Going Concern Assessment and Management’s Plans

 

Pursuant to the FASB ASU 2014-15, the Company has assessed its ability to continue as a going concern for a period of one year from the date of the issuance of these financial statements. Substantial doubt about an entity’s ability to continue as a going concern exists when relevant conditions and events, considered in the aggregate, indicate that it is probable that the entity will be unable to meet its obligations as they become due within one year from the financial statement issuance date. As discussed above in “Other Long-Term Debt”, the Company has an obligation to maintain certain financial ratios in accordance with our covenants under the Revolver. Specifically, we are required to maintain a total leverage ratio of not greater than 4.00 to 1.00 and a current ratio of not less than 1.00 to 1.00, each as of the last day of any fiscal quarter. As of September 30, 2017, we were in compliance with all terms of our Revolver, with a total leverage ratio of 3.90 to 1.00 and a current ratio of 2.49 to 1.00. However, based on current projections, we expect to breach the total leverage ratio under our Revolver beginning with the next measurement date of December 31, 2017.

 

Management has initiated negotiations with our lenders under the Revolver to, among other things, modify or suspend the financial covenant requirements discussed above, thereby suspending our need to comply with the total leverage ratio for a specified period of time.
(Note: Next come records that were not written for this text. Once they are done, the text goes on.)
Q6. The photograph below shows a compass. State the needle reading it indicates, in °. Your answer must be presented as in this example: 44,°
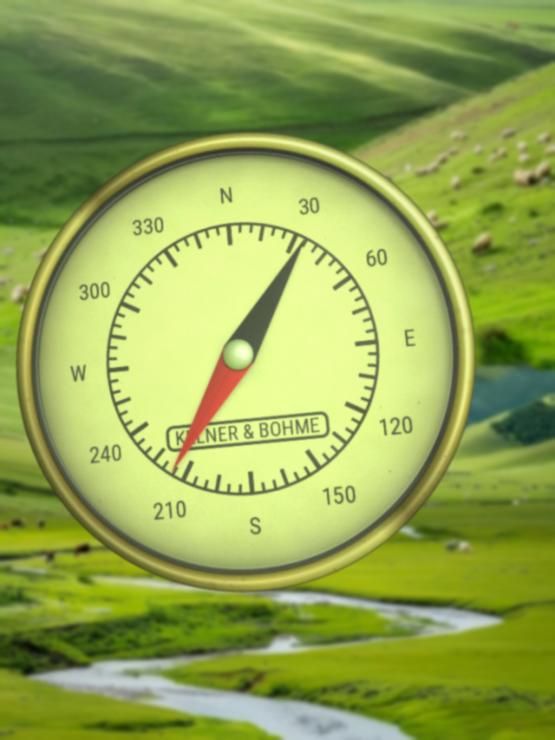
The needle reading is 215,°
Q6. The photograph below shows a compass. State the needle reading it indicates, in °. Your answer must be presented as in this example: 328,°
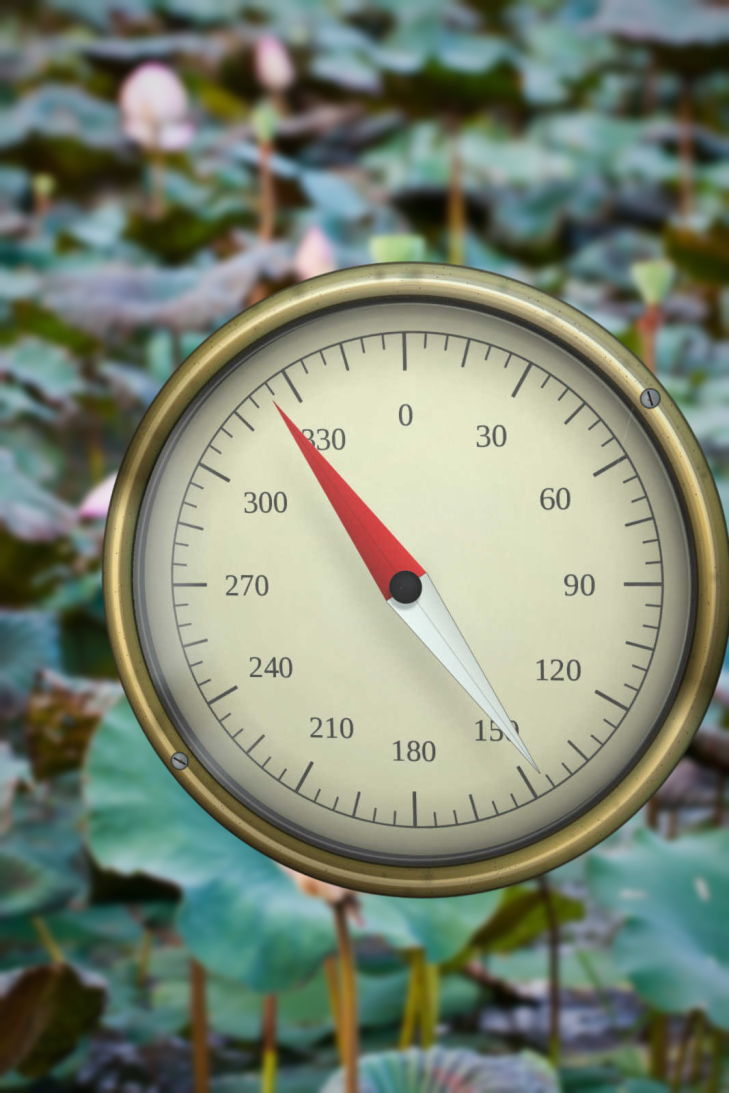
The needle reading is 325,°
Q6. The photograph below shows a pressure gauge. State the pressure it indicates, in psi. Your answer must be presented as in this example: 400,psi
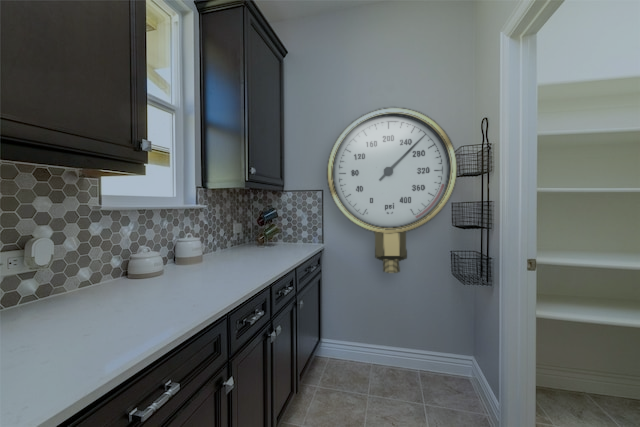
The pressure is 260,psi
We expect negotiations with our lenders will be finalized in advance of our next financial ratio measurement date of December 31, 2017. However, there can be no assurances that the requisite lenders under our Revolver approve any such amendment.

 

Any failure to comply with the conditions and covenants in our Revolver that is not waived by our lenders or otherwise cured could lead to a termination of our Revolver, acceleration of all amounts due under our Revolver, or trigger cross default provisions under other financing arrangements. These factors raise substantial doubt about the Company’s ability to continue as a going concern.